» ASSIGNMENT
Please filter the entries and return only the lines that include "rate".

» EXTRACTED ENTRIES
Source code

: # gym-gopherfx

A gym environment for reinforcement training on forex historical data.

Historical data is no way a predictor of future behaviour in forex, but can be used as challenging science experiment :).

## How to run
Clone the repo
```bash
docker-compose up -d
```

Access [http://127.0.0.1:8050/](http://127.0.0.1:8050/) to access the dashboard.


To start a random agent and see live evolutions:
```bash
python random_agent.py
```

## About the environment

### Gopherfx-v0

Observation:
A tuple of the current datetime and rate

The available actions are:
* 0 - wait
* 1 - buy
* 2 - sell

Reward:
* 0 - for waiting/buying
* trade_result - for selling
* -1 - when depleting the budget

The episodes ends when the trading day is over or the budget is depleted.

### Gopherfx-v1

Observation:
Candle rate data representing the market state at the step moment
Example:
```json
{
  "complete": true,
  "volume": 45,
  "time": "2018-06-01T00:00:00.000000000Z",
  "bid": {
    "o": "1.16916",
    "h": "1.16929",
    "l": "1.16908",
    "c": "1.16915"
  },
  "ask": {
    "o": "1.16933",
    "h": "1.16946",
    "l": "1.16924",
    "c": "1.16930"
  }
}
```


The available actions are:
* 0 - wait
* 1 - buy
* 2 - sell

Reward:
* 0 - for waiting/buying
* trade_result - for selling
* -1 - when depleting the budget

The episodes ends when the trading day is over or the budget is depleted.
--
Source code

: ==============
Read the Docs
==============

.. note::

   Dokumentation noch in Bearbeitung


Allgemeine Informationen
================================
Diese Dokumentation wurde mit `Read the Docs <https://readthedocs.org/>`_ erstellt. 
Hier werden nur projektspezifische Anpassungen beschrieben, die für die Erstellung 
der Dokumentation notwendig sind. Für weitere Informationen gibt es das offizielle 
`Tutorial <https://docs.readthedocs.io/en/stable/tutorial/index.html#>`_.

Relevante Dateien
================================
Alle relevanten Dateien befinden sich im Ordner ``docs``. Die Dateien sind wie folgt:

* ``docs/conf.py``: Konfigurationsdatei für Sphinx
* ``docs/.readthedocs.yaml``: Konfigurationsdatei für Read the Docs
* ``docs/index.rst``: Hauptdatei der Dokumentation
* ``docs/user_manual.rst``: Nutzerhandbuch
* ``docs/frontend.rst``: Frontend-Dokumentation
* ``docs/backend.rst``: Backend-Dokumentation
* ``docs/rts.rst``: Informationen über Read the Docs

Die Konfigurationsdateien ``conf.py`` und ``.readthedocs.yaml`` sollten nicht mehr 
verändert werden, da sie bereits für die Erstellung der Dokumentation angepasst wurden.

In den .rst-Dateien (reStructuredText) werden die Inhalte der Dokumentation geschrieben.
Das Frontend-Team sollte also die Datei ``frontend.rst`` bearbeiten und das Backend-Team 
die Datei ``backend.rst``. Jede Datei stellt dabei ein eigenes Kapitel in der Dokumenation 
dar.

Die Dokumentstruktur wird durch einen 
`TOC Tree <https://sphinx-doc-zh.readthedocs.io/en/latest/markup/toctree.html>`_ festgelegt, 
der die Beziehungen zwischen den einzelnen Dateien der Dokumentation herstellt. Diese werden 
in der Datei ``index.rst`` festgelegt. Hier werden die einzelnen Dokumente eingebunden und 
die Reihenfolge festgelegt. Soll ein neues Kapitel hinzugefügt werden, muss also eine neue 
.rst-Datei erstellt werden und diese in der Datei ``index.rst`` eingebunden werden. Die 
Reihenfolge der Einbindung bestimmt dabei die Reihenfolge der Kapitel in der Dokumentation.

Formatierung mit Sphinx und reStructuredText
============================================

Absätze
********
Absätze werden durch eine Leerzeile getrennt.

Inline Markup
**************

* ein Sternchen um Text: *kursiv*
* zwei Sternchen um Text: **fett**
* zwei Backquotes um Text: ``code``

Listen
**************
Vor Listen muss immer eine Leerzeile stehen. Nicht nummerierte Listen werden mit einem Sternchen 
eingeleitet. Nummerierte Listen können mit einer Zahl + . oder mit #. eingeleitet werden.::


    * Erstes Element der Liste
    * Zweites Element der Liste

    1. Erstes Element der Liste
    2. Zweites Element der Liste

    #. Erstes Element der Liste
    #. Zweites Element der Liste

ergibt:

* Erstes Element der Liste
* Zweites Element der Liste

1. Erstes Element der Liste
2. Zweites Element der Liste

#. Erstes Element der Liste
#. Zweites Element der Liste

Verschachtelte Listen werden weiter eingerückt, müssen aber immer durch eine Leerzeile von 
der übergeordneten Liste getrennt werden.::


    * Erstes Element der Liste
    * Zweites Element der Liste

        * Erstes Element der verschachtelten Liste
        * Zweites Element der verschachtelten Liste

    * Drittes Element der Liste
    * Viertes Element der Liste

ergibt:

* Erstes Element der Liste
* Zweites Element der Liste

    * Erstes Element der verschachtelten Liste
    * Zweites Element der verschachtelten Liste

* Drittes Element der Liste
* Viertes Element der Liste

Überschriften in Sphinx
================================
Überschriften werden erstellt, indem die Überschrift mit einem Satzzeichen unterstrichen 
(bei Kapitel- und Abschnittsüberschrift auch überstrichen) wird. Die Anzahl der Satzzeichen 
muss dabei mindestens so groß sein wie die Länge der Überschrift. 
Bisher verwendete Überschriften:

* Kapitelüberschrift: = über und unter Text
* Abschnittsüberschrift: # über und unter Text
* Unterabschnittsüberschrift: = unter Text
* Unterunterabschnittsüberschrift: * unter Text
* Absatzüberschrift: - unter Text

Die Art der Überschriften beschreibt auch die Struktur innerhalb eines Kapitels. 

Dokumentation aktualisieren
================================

» RESULT OF THIS EXERCISE
A tuple of the current datetime and rate
Candle rate data representing the market state at the step moment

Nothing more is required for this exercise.